Retyped exactly and without pictures, the lines from the one with "[257,510,321,523] fornecem ->" through the end of the listing must form the entire answer.

### Given information
*****

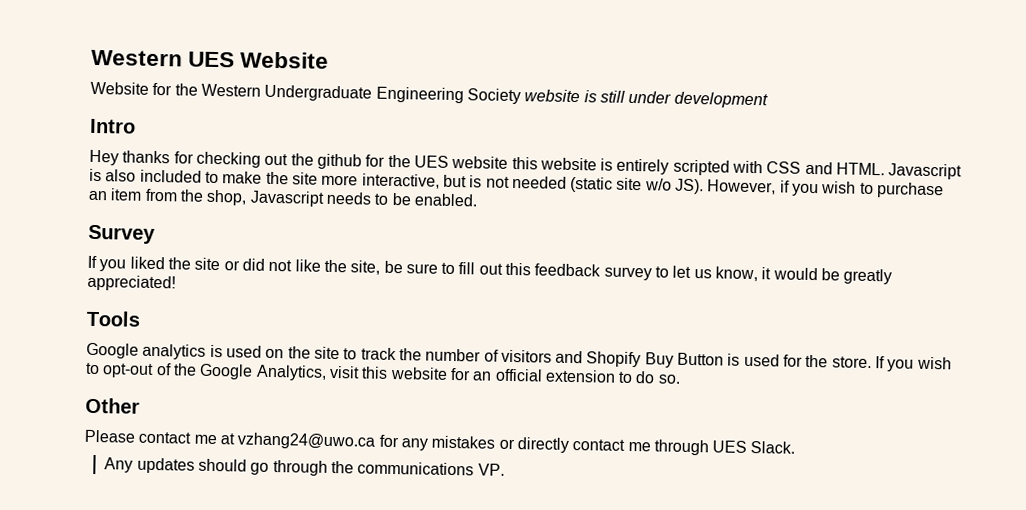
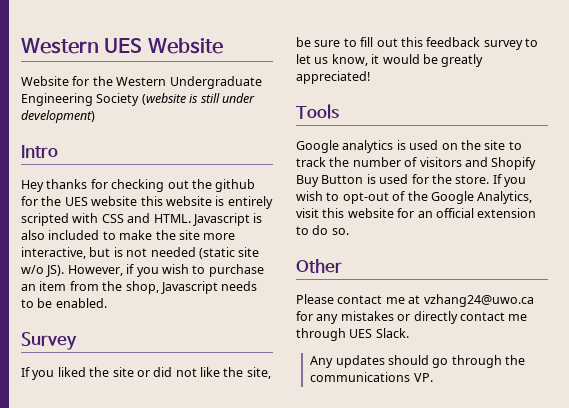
[524,89,581,103] website -> [141,93,186,105] (website
[673,91,768,109] development -> [21,110,95,123] development)

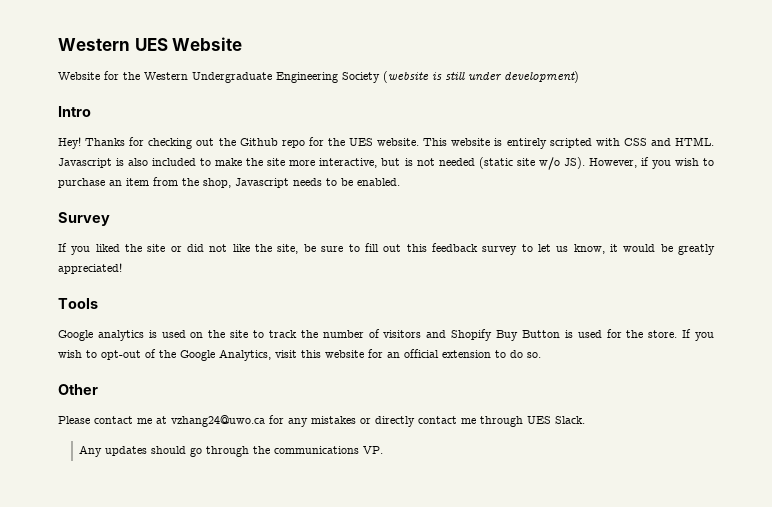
[21,179,88,192] Hey thanks -> [58,137,126,149] Hey! Thanks
[215,179,256,192] github -> [239,138,305,148] Github repo
[91,196,163,206] website this -> [377,138,448,146] website. This

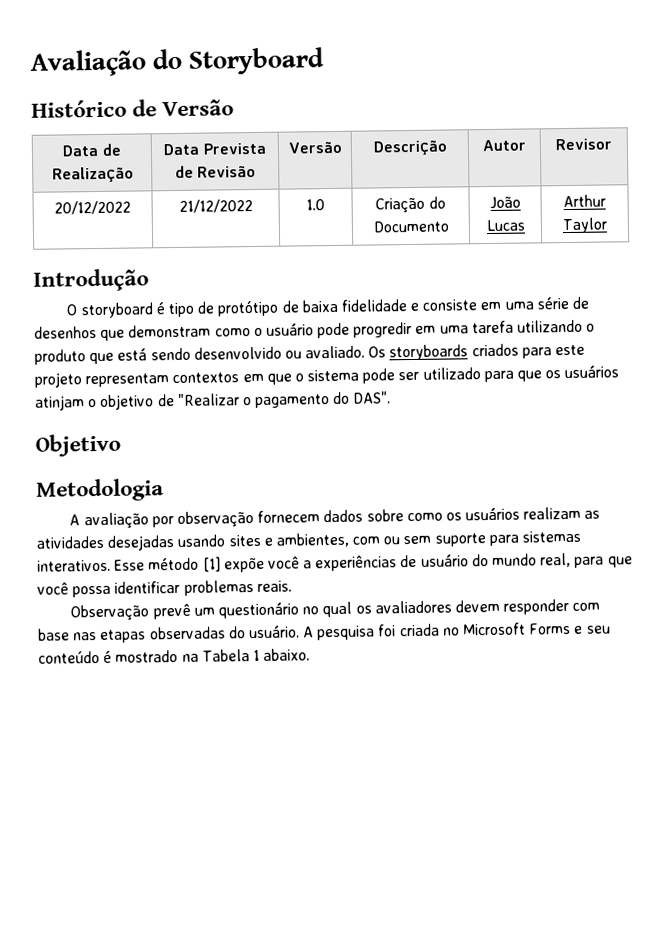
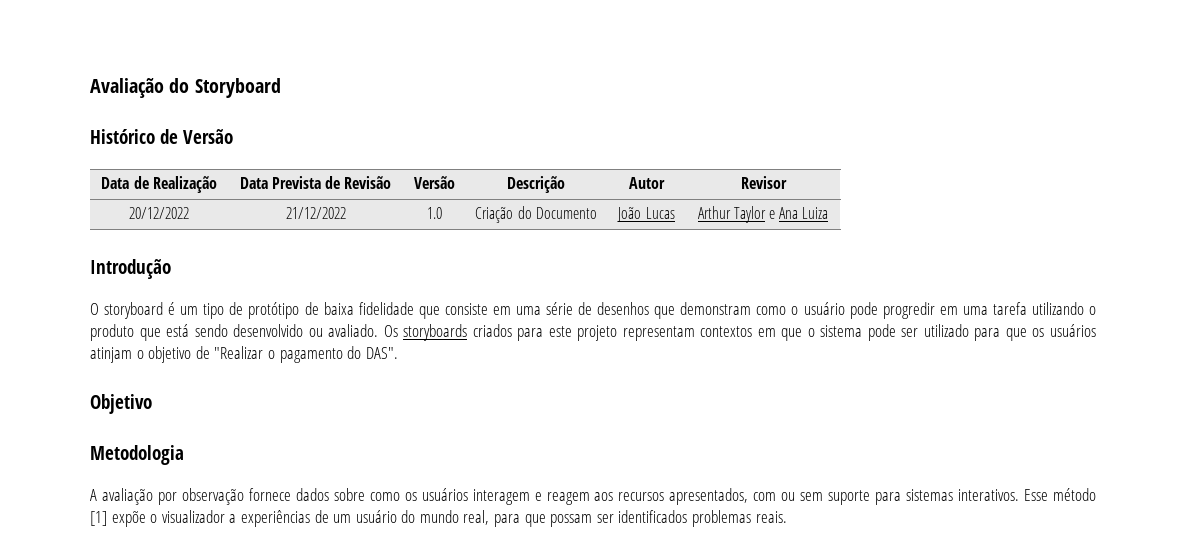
(609, 225) none -> [768,207,829,219] e Ana Luiza
(166, 308) none -> [180,306,199,315] um
[410,302,420,312] e -> [418,306,440,319] que
[257,510,321,523] fornecem -> [248,488,291,501] fornece
[523,506,601,520] [36,532,349,551] realizam as atividades desejadas usando sites e ambientes, -> [472,488,749,505] interagem e reagem aos recursos apresentados,
[267,556,300,569] você -> [150,510,225,523] o visualizador
(418, 561) none -> [333,514,352,523] um
[37,580,181,598] você possa identificar -> [550,510,688,527] possam ser identificados
[70,599,601,622] [38,622,611,643] [38,648,311,664] // Observação prevê um questionário no qual os avaliadores devem responder com base nas etapas observadas do usuário. A pesquisa foi criada no Microsoft Forms e seu conteúdo é mostrado na Tabela 1 abaixo. -> (787, 517) none

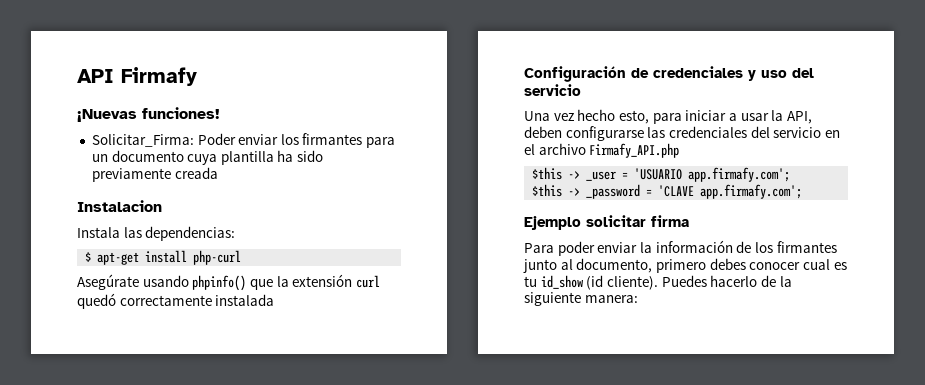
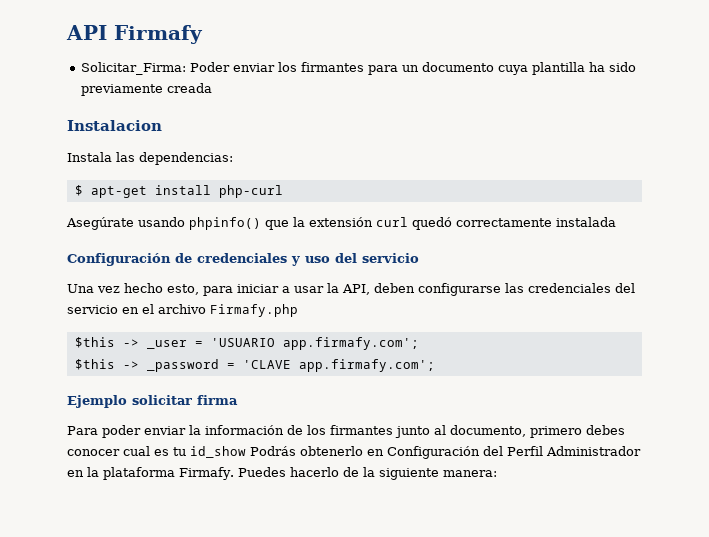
[77,107,220,122] // ¡Nuevas funciones! -> (203, 34) none
[589,143,680,158] Firmafy_API.php -> [210,304,298,317] Firmafy.php
[586,275,658,290] (id cliente). -> [250,446,641,459] [67,467,234,480] Podrás obtenerlo en Configuración del Perfil Administrador en la plataforma Firmafy.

*****

### Response below
[257,510,321,523] fornecem -> [248,488,291,501] fornece
[523,506,601,520] [36,532,349,551] realizam as atividades desejadas usando sites e ambientes, -> [472,488,749,505] interagem e reagem aos recursos apresentados,
[267,556,300,569] você -> [150,510,225,523] o visualizador
(418, 561) none -> [333,514,352,523] um
[37,580,181,598] você possa identificar -> [550,510,688,527] possam ser identificados
[70,599,601,622] [38,622,611,643] [38,648,311,664] // Observação prevê um questionário no qual os avaliadores devem responder com base nas etapas observadas do usuário. A pesquisa foi criada no Microsoft Forms e seu conteúdo é mostrado na Tabela 1 abaixo. -> (787, 517) none

[77,107,220,122] // ¡Nuevas funciones! -> (203, 34) none
[589,143,680,158] Firmafy_API.php -> [210,304,298,317] Firmafy.php
[586,275,658,290] (id cliente). -> [250,446,641,459] [67,467,234,480] Podrás obtenerlo en Configuración del Perfil Administrador en la plataforma Firmafy.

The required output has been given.